In contrast, in the architecture where the destination initiates transfer, the destination (an app or a Web page) can show all kinds of UX to ensure that when the data arrives, the correct permissions and licenses are applied to the incoming data.
Since both parties need to present these decisions in a clear informative UX, we need solutions that allow both.
Our choice of OAuth for the way that users authorize second service is key to this dilemma. Not only is it a good interoperable choice for authorizing the user, it also allows the responding service to include any number of decision-making steps in Web pages in the path of authorizing transfer. It doesn’t make all the problems easy, but it is a pretty powerful framework.
When CircleCI initiates an OAuth interaction with GitHub, GitHub’s interstitial Web page asks about scope and permissions in a clear way
Post-transfer permission and access work
Consider the use case where there are detailed dispositions to be made after a content contribution.
-
Flickr has a sophisticated upload UX, with the ability to choose tags and albums for some or all photos in the upload, and to consider which photos should be private, public, limited to family, and/or Creative Commons licensed.
-
Wikimedia Commons has a contributor flow that involves long Web forms for several of the steps in their flow.

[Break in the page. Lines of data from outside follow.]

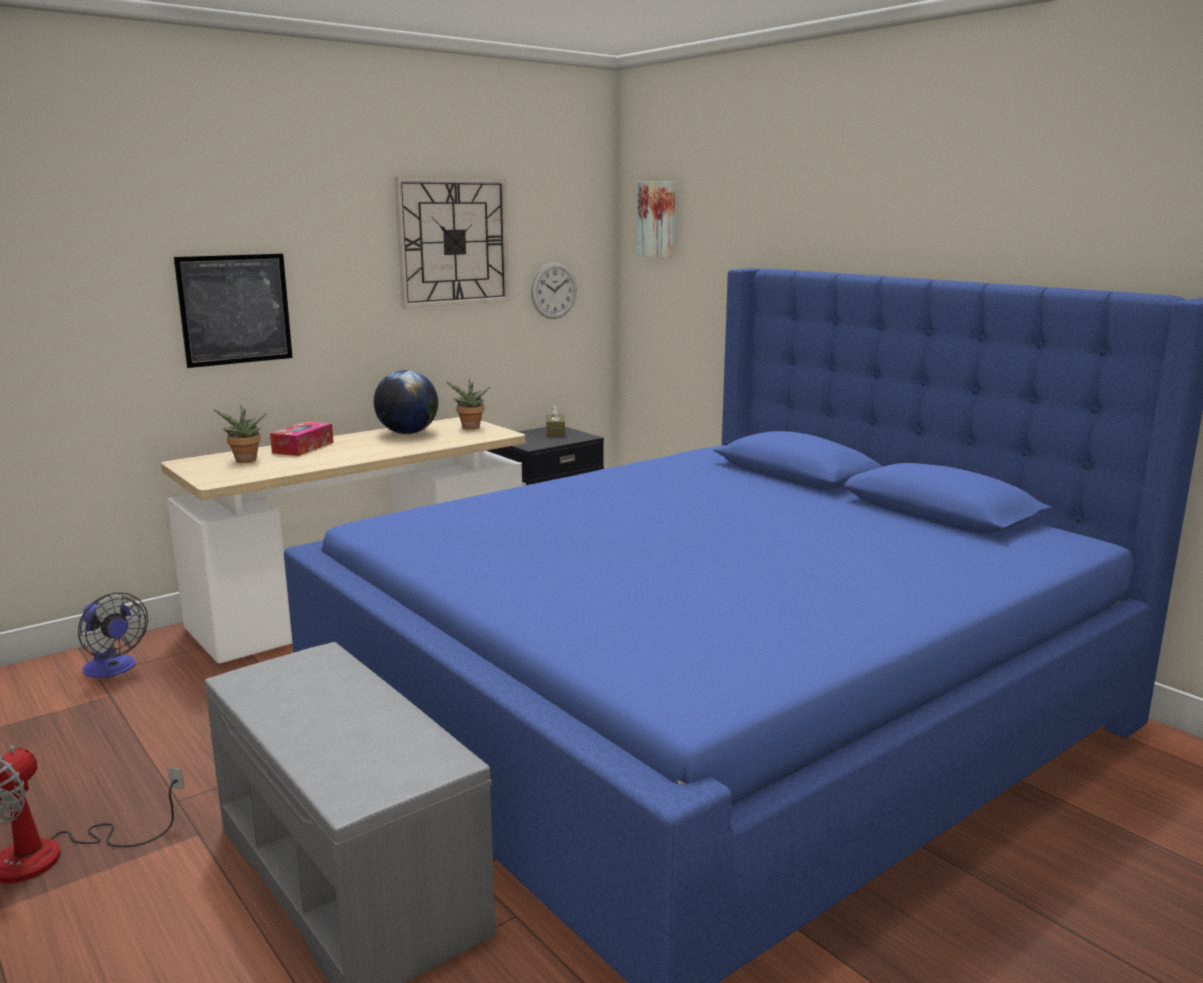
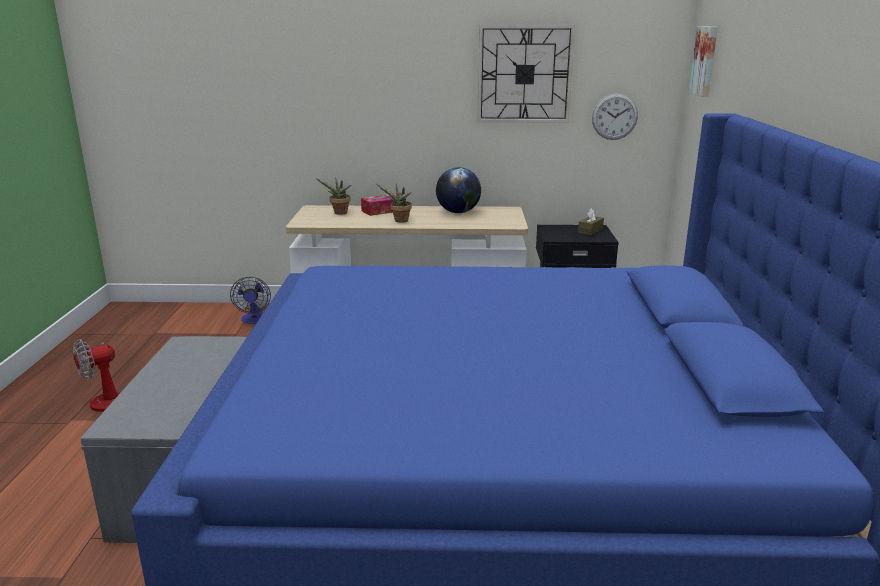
camera: 40 degrees right, 5 degrees up
picture [174,254,293,368] -> none
potted plant [446,379,490,429] -> potted plant moved to [376,184,412,223]

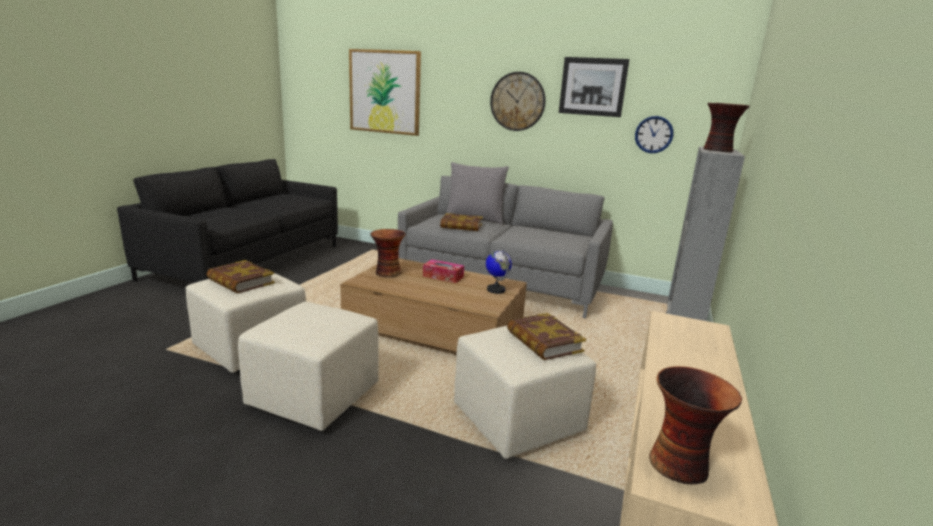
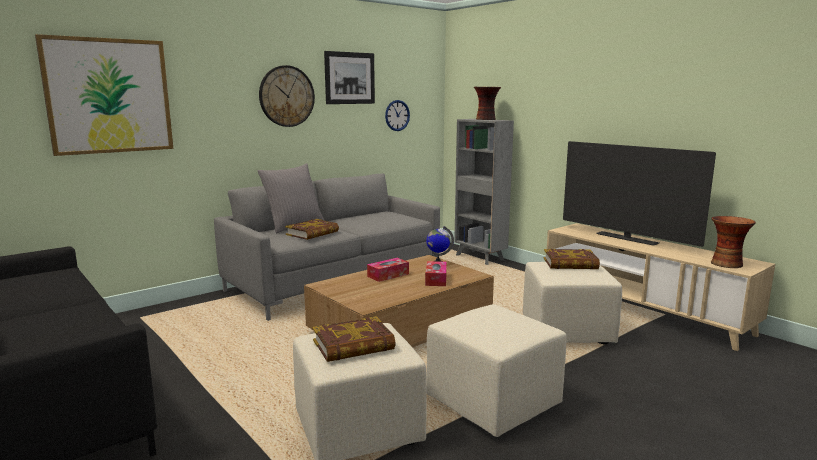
camera: 60 degrees left, 5 degrees down
vase [370,229,406,277] -> none
none -> tissue box [425,261,447,286]
none -> television [563,141,716,247]

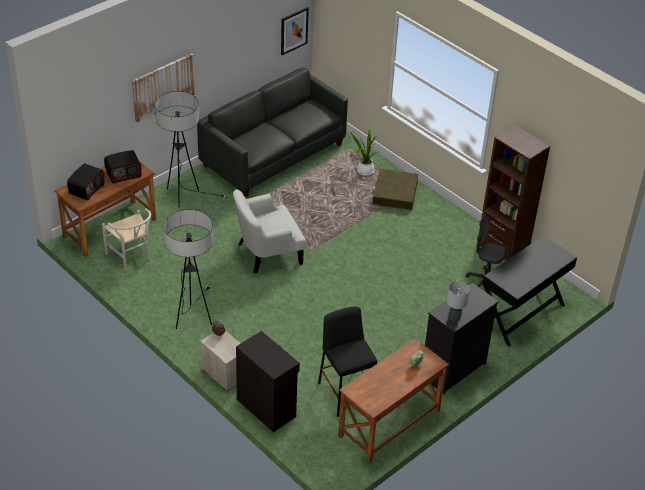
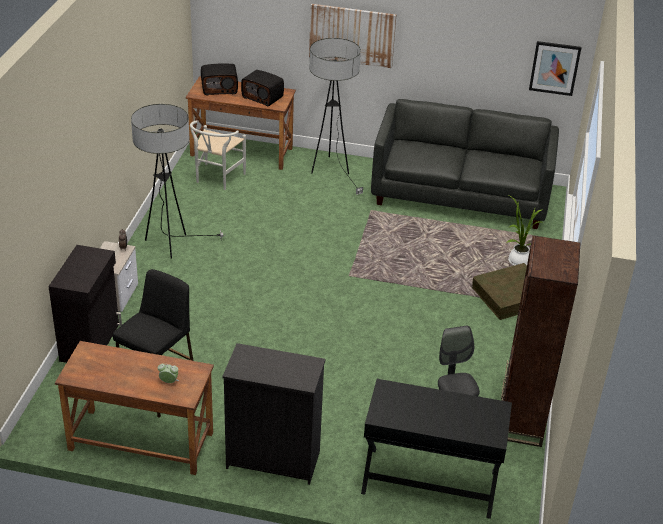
camera: 55 degrees right, 5 degrees down
white armchair [233,189,307,274] -> none
grey table lamp [447,281,470,322] -> none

Wikimedia contributor flow: Learn, Upload, Release rights, Describe, Add data, Use
The interesting thing about their UX is that it happens after the data upload is complete – both Flickr and Wikimedia Commons show thumbnails of the images so that users know exactly what they’re annotating and are less likely to make mistakes. If we architect data transfer such that it happens out-of-band with the user, it could be more challenging to apply the right privacy choices on the destination. This is another area where data transfer participants will have to be thoughtful and innovative in designing UX that helps users make good choices and fewer mistakes.
Summary
In this third part of the three-part threat model blog post series, we got deep into some threats that are highly detailed and depend deeply on use cases, context, and human interaction. Harmful content, spoofing, and permission challenges are all threats already to sites that host content publicly or privately, and data transfer might at times complicate those threats.
In the entire series, we established a core usage model and a reference architecture, then proceeded to analyze threats. Even with a few variations, the reference architecture has allowed us to build a reasonable threat model and offer some reasonable mitigations.
Significant changes to our assumptions may require additional threat analysis. Specific solutions also require detailed threat analysis of the characteristics and interactions of that solution. It’s not an intractable problem, however, or at least no more intractable than the challenges that content platforms already face.